#### [TERAPKAN PEMAHAMAN]
a - Perbarui bagian teks tentang jalur kereta api, seluruhnya dari "Baca berita dengan" terus sampai "7 perpanjangan rute.", dengan mengganti "rute" menjadi "trayek".
b - Jawablah pertanyaan berikut berdasarkan teks tentang jalur kereta api.
(i) Berapa jalur baru yang dibuka sejak 2013 hingga Maret?
(ii) Berapa laba PT KAI pada akhir 2013?

#### [TEKS SUMBER]
####################

Baca berita dengan sedikit iklan, klik di sini
APRESIASI patut diberikan kepada PT Kereta Api Indonesia, yang telah merevitalisasi beberapa jalur antarkota. Sejak 2013 hingga Maret ini, ada 19 jalur baru dibuka, meliputi 12 rute baru dan 7 perpanjangan rute.
Acungan jempol juga perlu diberikan karena pengoperasian jalur-jalur kereta api ini membuktikan perusahaan pelat merah itu mampu berkembang berkat pengelolaan yang baik. Berbagai investasi baru bisa dilakukan karena PT KAI telah berdaya. Laba pada akhir 2013 mencapai Rp 460 miliar, naik dari sekitar Rp 380 miliar pada tahun sebelumnya.

####################

Butir tersimpan dari sebuah koleksi
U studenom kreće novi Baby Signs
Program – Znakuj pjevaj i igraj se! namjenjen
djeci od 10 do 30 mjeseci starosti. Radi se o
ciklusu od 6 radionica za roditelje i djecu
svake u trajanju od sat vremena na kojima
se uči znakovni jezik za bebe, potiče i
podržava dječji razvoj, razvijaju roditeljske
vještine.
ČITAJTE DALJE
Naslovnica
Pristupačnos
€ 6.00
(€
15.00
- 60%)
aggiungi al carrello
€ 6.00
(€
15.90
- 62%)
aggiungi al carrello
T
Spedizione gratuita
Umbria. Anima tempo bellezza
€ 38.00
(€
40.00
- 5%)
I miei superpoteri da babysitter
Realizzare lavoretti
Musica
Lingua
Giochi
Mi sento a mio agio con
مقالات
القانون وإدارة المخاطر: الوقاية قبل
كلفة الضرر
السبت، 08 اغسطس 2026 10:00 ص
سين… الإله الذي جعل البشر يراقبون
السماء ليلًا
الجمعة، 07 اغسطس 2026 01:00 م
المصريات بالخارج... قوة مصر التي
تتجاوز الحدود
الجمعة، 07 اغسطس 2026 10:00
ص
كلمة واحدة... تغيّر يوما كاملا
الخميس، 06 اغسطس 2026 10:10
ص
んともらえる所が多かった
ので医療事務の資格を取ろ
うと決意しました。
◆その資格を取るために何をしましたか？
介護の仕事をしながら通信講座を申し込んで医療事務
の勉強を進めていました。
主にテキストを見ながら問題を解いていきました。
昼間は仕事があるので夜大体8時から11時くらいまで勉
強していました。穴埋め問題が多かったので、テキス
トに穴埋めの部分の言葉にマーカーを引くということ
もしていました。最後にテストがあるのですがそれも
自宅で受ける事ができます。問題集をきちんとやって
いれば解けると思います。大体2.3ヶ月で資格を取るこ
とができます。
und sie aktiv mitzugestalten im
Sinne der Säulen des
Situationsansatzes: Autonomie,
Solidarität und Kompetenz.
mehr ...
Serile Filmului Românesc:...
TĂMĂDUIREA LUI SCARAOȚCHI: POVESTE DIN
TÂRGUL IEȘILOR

####################

#### [JAWABAN]
a -
Baca berita dengan sedikit iklan, klik di sini
APRESIASI patut diberikan kepada PT Kereta Api Indonesia, yang telah merevitalisasi beberapa jalur antarkota. Sejak 2013 hingga Maret ini, ada 19 jalur baru dibuka, meliputi 12 trayek baru dan 7 perpanjangan trayek.

b -
(i) 19 jalur baru.
(ii) Rp 460 miliar.